━━━━━ Provided text

This is why the board challenge question has changed. It is no longer enough to ask whether the organisation has a cyber program, an AI policy, or a positive security dashboard. The right question is: can the board and management demonstrate that their current state, remediation plan and incident response posture are reasonable, proportionate and legally defensible in light of today’s, and tomorrow’s, threat environment?
The board challenge gap
For many boards, the hard part is not willingness. It is technical penetration and understanding. Directors do not need to become engineers, but they do need enough understanding, and enough information, to be able to test and challenge management. A board that receives high-level comfort, vendor assurances or colour-coded reporting without evidence of control effectiveness may struggle to show effective challenge later. Boards should be able to interrogate, at a practical level, whether critical assets are known, external exposure is controlled, vulnerabilities are patched quickly enough, privileged access is place and constrained, non-human accounts are governed, backups are recoverable, logging is sufficient, supply-chain (including fourth parties) are resilient, incident roles are rehearsed and business continuity and disaster recovery plans are adequate and effective.

━━━━━━━━━━
━━━━━ The data

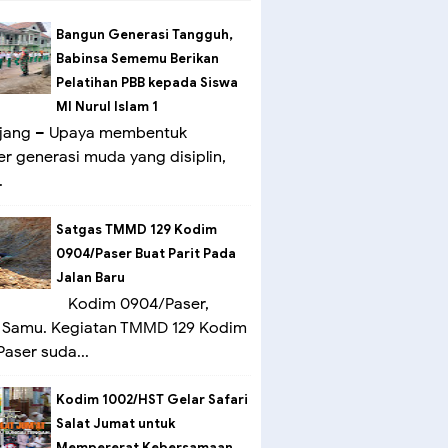
Bangun Generasi Tangguh,
Babinsa Sememu Berikan
Pelatihan PBB kepada Siswa
MI Nurul Islam 1
ang – Upaya membentuk
er generasi muda yang disiplin,
.
Satgas TMMD 129 Kodim
0904/Paser Buat Parit Pada
Jalan Baru
Kodim 0904/Paser,
 Samu. Kegiatan TMMD 129 Kodim
aser suda...
Kodim 1002/HST Gelar Safari
Salat Jumat untuk
Mempererat Kebersamaan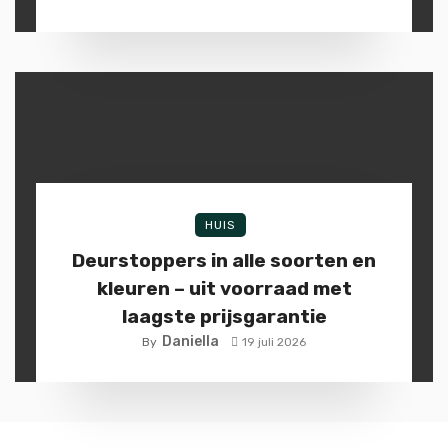
HUIS
Deurstoppers in alle soorten en
kleuren – uit voorraad met
laagste prijsgarantie
Daniella
By
19 juli 2026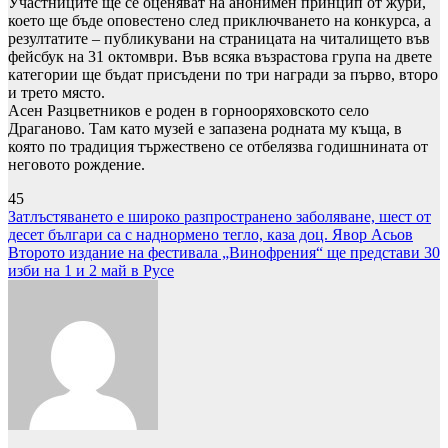
Участниците ще се оценяват на анонимен принцип от жури,
което ще бъде оповестено след приключването на конкурса, а
резултатите – публикувани на страницата на читалището във
фейсбук на 31 октомври. Във всяка възрастова група на двете
категории ще бъдат присъдени по три награди за първо, второ
и трето място.
Асен Разцветников е роден в горнооряховското село
Драганово. Там като музей е запазена родната му къща, в
която по традиция тържествено се отбелязва годишнината от
неговото рождение.
45
Навигация
Затлъстяването е широко разпространено заболяване, шест от
десет българи са с наднормено тегло, каза доц. Явор Асьов
Второто издание на фестивала „Винофрения“ ще представи 30
изби на 1 и 2 май в Русе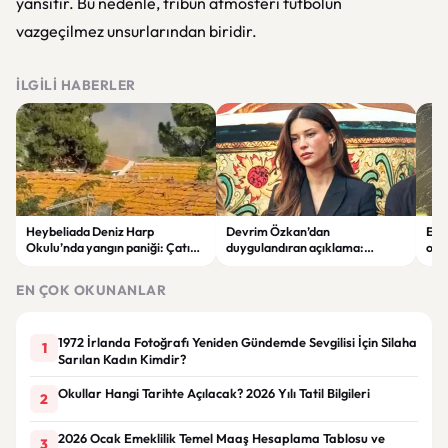
yansıtır. Bu nedenle, tribün atmosferi futbolun
vazgeçilmez unsurlarından biridir.
İLGILI HABERLER
Heybeliada Deniz Harp
Devrim Özkan’dan
Edi
Okulu’nda yangın paniği: Çatıda
duygulandıran açıklama:
ope
büyük hasar oluştu
“Babaannemi kaybettim”
tut
EN ÇOK OKUNANLAR
1972 İrlanda Fotoğrafı Yeniden Gündemde Sevgilisi İçin Silaha
1
Sarılan Kadın Kimdir?
Okullar Hangi Tarihte Açılacak? 2026 Yılı Tatil Bilgileri
2
2026 Ocak Emeklilik Temel Maaş Hesaplama Tablosu ve
3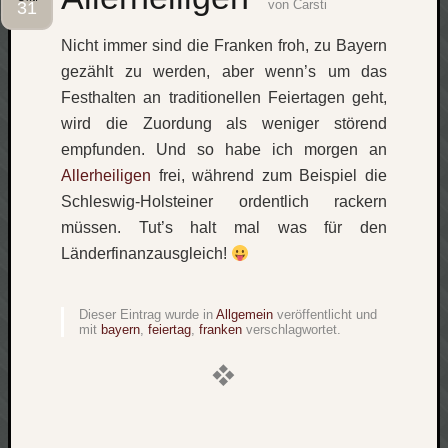
von
Carsti
31
Social
Nicht immer sind die Franken froh, zu Bayern
gezählt zu werden, aber wenn’s um das
Festhalten an traditionellen Feiertagen geht,
wird die Zuordung als weniger störend
empfunden. Und so habe ich morgen an
Neueste
Allerheiligen
frei, während zum Beispiel die
Beiträge
Schleswig-Holsteiner ordentlich rackern
O
müssen. Tut’s halt mal was für den
tempor
Länderfinanzausgleich!
o
mores!
Laß
Dieser Eintrag wurde in
Allgemein
veröffentlicht und
mit
bayern
,
feiertag
,
franken
verschlagwortet.
mich
zählen
wie…
blog
-
move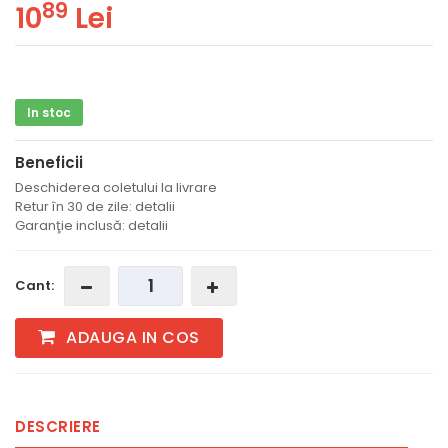
89
10
Lei
In stoc
Beneficii
Deschiderea coletului la livrare
Retur în 30 de zile: detalii
Garanţie inclusă: detalii
Cant:
ADAUGA IN COS
DESCRIERE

━━━━━━━━━━

### Directions
- 1) In the passage on board challenge, why do directors need enough understanding and information even though they need not become engineers? Answer in one to three sentences.
- 2) Decide whether each statement agrees with the passage on board challenge. Give yes or no and quote the deciding words.
(a) Directors must become engineers.
(b) For many boards, the difficulty lies in willingness.
(c) Boards should be able to interrogate whether backups are recoverable.
- 3) According to the passage on board challenge, what is the hard part for many boards?

### Answers in order
- 1) Directors need enough understanding and information to be able to test and challenge management.

- 2)
(a) No: "Directors do not need to become engineers"
(b) No: "For many boards, the hard part is not willingness."
(c) Yes: "backups are recoverable"

- 3) Technical penetration and understanding.